Back injuries remain the most common injury reported with the shoveling of snow. Brad Coffiner of Cornell University’s ergonomic department reports the L5/S1 disc remains the area most at risk of an injury during this activity. In fact, most injuries that are reported after shoveling snow are those that affect the back. Low back pain remains a problem for tens of millions of Americans, yet the problems they experience aren’t a result of a fracture or underlying disease or disorder. When muscles aren’t adequately warmed up before shoveling snow or when they are under-conditioned, a person is more at risk of this type of injury when they shovel snow.
Before shoveling snow, be sure to warm up properly. Do this for a minimum of ten minutes to ensure the body is ready to tackle the heavy snow. Light aerobic activity is perfect for warming up, and the core muscles in the abdomen need to be part of the process. They help to keep a person stable when shoveling the snow.

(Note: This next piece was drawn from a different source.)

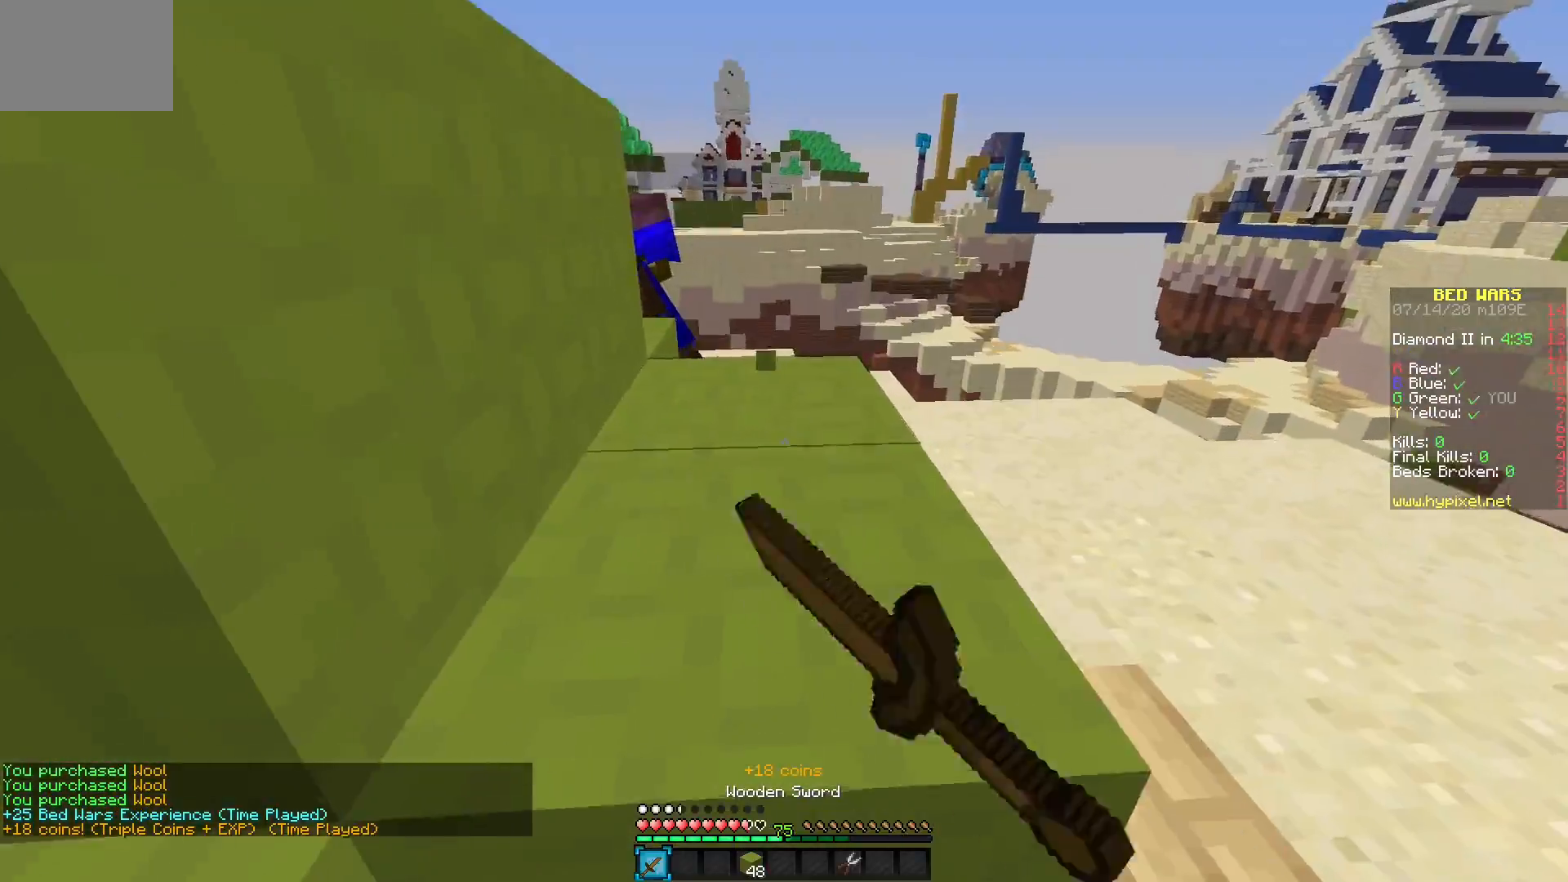
{"keys": [], "mouse": ["left"], "events": [[50, "mouse_left", "down"]]}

Of course, the easiest way to avoid an injury while shoveling snow is to pay someone to do this job for you. A professional snow removal service becomes of great help at this time, as the employees are trained to reduce the risk of injury as they complete the task. Contact a company offering this service to learn more about how they can be of help during the winter months. The money spent is well worth it when one considers the dangers to their health and the benefits of avoiding them.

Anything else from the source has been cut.